Alex Labbé: toujours une question d’argent

C’est en fin de semaine que s’ébranlera la saison de NASCAR avec le fameux Daytona 500. Mais c’est devant son téléviseur, et non depuis l’intérieur d’une voiture, qu’Alex Labbé va surveiller l’action.

Non, Labbé n’a toujours pas trouvé le financement suffisant et l’équipe lui permettant d’entamer la saison en même temps que tout le monde en série Xfinity. Après être devenu le premier Québécois de l’histoire à disputer l’intégralité des étapes de l’une des trois divisions majeures de NASCAR en 2018, le pilote des Bois-Francs vit une situation extrêmement frustrante.

« On discute, il y a des pourparlers avec plein de monde, mais il n’y a rien de concret pour le moment, explique Labbé depuis la Floride, où il vient de participer à trois épreuves à bord d’un super late model au cours des derniers jours. Ça fait 100 fois que je le dis, mais c’est ça quand même : pas d’argent, pas de course. C’est la réalité de notre sport. »

Labbé a terminé au 17e rang du classement des pilotes en série Xfinity la saison dernière. Mais il a terminé la campagne de peine et de misère, étant incapable de seulement changer de pneus au même rythme que tout le monde en raison d’un budget très limité avec DGM Racing, l’équipe de Mario Gosselin.

DGM a d’ailleurs loué ses deux voitures à d’autres pilotes en vue des premières épreuves de la saison en série Xfinity.

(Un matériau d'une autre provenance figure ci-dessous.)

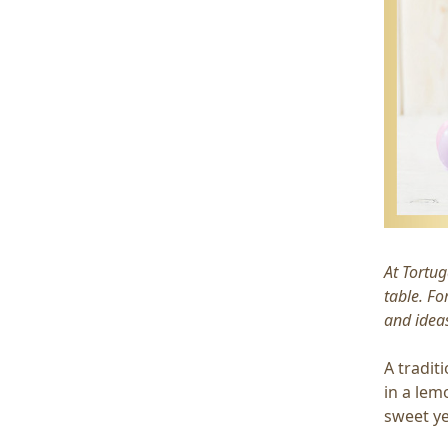
At Tortug
table. Fo
and ideas
A tradit
in a lemo
sweet ye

« Il y a encore des possibilités avec Mario, mais ça prend des sous. Je discute avec d’autres gens également. »

BRP a supporté Labbé alors qu’il courait en série canadienne de NASCAR ainsi que la saison dernière alors qu’il participait au championnat de la série Xfinity. Mais l’entreprise dont le siège social est situé à Valcourt n’a pas encore accordé son appui à Labbé en vue de la nouvelle saison.

On entend aussi peu parler d’Alain Lord Mounir, qui était le patron de Labbé en série canadienne de NASCAR et qui l’a amené en série Xfinity, mais paraît-il qu’il demeure dans l’entourage du pilote qui lui a donné un championnat en 2017.

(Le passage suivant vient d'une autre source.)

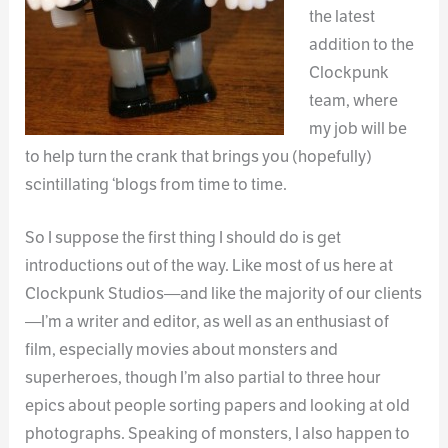
the latest
addition to the
Clockpunk
team, where
my job will be
to help turn the crank that brings you (hopefully)
scintillating ‘blogs from time to time.
So I suppose the first thing I should do is get
introductions out of the way. Like most of us here at
Clockpunk Studios—and like the majority of our clients
—I’m a writer and editor, as well as an enthusiast of
film, especially movies about monsters and
superheroes, though I’m also partial to three hour
epics about people sorting papers and looking at old
photographs. Speaking of monsters, I also happen to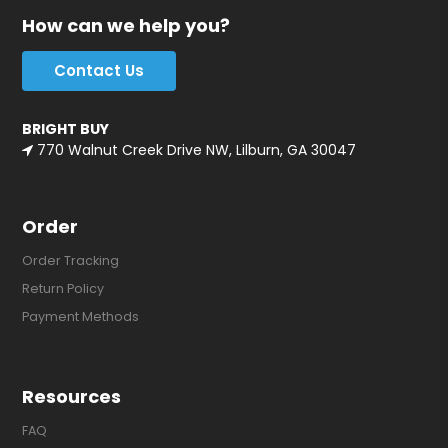
How can we help you?
Contact Us
BRIGHT BUY
770 Walnut Creek Drive NW, Lilburn, GA 30047
Order
Order Tracking
Return Policy
Payment Methods
Resources
FAQ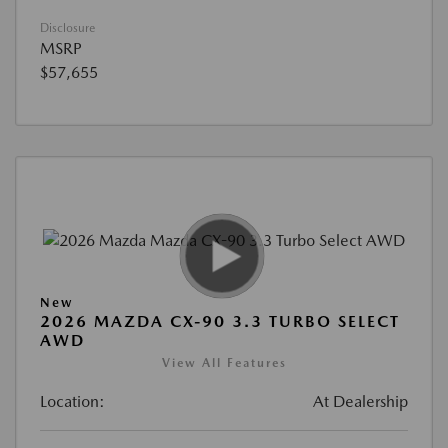
Disclosure
MSRP
$57,655
New
2026 MAZDA CX-90 3.3 TURBO SELECT
AWD
View All Features
Location:
At Dealership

« Ce sont des moments difficiles, ce sont des moments très frustrants, soupire Labbé. Mais je ne perds néanmoins pas espoir de courir quelques fois en série Xfinity cette saison. »

Au Canada

À l’heure où on se parle, c’est en série canadienne de NASCAR que les chances de Labbé de se trouver un volant à temps plein semblent être les meilleures.

« Il y a des discussions sérieuses, c’est vrai, dit-il. L’avantage de la série canadienne, outre le fait qu’elle demande moins d’argent, c’est l’horaire plus flexible puisqu’il n’y a pas de courses à tous les week-ends. Ça permet de faire autre chose aussi. »

Comme des épreuves en super late model aux États-Unis, où le niveau est élevé dans plusieurs séries, soulignera Labbé.

Alex Labbé est clairement un pilote très doué. Il l’a démontré, comme Andrew Ranger (et d’autres) l’a fait avant lui. Mais il se bute au même problème que Ranger précédemment : l’argent.